→ **DATASET CONTENT**:

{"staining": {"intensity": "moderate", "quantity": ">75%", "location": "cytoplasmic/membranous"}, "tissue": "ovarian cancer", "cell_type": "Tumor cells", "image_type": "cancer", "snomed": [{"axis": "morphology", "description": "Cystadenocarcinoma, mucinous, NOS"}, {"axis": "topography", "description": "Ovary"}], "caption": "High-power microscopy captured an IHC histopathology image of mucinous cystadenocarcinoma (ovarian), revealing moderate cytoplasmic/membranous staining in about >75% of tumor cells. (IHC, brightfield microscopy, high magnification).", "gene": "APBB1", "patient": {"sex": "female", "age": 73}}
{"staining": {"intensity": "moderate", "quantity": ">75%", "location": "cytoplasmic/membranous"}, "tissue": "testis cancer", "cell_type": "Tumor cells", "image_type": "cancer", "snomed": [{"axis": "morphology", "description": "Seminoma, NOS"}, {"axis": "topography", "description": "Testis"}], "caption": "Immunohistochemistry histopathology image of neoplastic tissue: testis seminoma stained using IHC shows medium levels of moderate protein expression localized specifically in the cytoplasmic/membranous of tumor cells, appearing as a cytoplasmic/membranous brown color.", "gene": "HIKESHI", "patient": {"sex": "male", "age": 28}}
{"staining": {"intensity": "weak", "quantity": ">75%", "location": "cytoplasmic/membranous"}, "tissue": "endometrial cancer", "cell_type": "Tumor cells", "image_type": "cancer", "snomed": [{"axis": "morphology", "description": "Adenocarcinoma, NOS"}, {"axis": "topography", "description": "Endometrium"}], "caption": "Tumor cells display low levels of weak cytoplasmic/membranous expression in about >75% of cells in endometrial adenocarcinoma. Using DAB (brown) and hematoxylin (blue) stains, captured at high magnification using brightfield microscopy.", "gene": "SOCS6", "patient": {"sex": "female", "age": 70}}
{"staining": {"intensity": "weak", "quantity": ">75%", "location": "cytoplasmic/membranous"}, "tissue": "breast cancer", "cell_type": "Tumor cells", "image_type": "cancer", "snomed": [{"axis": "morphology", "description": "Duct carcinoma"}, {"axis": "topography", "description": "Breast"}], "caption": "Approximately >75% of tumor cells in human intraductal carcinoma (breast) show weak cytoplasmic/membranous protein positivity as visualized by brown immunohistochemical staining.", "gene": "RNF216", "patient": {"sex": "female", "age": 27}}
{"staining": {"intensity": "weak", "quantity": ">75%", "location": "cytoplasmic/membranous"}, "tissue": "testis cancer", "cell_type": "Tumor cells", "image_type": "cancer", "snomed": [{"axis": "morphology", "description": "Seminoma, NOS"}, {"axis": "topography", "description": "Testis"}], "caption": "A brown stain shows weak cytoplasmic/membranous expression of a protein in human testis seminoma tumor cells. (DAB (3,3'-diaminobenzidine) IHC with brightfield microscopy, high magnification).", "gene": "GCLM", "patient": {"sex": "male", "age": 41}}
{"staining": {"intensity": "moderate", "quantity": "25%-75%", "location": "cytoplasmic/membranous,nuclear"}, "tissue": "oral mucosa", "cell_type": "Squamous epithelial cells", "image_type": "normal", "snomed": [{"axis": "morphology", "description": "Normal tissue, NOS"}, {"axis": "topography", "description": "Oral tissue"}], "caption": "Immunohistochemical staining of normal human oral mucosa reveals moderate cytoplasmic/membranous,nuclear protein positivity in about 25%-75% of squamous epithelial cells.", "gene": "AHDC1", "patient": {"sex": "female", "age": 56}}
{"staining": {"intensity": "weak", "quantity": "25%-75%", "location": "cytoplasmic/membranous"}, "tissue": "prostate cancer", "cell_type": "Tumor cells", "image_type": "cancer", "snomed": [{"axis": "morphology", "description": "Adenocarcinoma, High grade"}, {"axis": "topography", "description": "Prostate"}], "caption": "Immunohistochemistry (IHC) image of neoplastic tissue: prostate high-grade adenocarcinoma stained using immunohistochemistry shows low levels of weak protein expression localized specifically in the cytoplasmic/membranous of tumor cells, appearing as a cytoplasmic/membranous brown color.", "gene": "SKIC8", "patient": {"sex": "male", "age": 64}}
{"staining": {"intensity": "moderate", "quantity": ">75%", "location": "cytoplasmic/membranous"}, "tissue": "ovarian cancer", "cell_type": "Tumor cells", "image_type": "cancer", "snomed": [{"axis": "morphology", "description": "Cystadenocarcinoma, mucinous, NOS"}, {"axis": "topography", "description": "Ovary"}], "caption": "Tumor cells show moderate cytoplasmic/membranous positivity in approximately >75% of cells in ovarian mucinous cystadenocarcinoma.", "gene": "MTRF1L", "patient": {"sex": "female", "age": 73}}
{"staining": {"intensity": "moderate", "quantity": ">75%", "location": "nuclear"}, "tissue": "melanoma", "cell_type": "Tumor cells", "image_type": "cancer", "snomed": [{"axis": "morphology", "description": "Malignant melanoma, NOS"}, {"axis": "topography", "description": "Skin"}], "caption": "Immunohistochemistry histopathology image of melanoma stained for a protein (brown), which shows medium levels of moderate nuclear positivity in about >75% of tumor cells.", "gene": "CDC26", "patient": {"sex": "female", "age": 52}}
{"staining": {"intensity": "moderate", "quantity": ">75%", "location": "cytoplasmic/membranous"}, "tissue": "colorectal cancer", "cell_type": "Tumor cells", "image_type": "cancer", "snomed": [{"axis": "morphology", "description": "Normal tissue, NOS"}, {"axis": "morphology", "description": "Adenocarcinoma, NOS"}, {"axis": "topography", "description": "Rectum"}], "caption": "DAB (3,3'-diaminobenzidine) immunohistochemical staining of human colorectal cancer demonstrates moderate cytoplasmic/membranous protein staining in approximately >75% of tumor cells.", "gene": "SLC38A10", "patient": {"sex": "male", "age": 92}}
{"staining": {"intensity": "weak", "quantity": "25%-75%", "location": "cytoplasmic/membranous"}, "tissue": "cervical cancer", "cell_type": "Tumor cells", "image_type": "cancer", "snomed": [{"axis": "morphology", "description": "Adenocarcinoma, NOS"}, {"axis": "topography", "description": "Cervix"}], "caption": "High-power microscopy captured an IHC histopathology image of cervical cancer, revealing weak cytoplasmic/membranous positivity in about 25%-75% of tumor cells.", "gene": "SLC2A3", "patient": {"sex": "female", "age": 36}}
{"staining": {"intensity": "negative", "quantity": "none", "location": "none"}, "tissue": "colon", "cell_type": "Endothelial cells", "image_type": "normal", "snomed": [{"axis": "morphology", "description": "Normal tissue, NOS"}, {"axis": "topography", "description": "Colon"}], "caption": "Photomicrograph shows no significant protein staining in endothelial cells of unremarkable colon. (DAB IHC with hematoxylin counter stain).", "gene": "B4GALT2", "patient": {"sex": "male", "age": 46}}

→ **WHAT YOU HAVE TO DO**: Go through the material above, and wherever a line contains the string "power", return it.

→ **ANSWER SPACE**:
{"staining": {"intensity": "moderate", "quantity": ">75%", "location": "cytoplasmic/membranous"}, "tissue": "ovarian cancer", "cell_type": "Tumor cells", "image_type": "cancer", "snomed": [{"axis": "morphology", "description": "Cystadenocarcinoma, mucinous, NOS"}, {"axis": "topography", "description": "Ovary"}], "caption": "High-power microscopy captured an IHC histopathology image of mucinous cystadenocarcinoma (ovarian), revealing moderate cytoplasmic/membranous staining in about >75% of tumor cells. (IHC, brightfield microscopy, high magnification).", "gene": "APBB1", "patient": {"sex": "female", "age": 73}}
{"staining": {"intensity": "weak", "quantity": "25%-75%", "location": "cytoplasmic/membranous"}, "tissue": "cervical cancer", "cell_type": "Tumor cells", "image_type": "cancer", "snomed": [{"axis": "morphology", "description": "Adenocarcinoma, NOS"}, {"axis": "topography", "description": "Cervix"}], "caption": "High-power microscopy captured an IHC histopathology image of cervical cancer, revealing weak cytoplasmic/membranous positivity in about 25%-75% of tumor cells.", "gene": "SLC2A3", "patient": {"sex": "female", "age": 36}}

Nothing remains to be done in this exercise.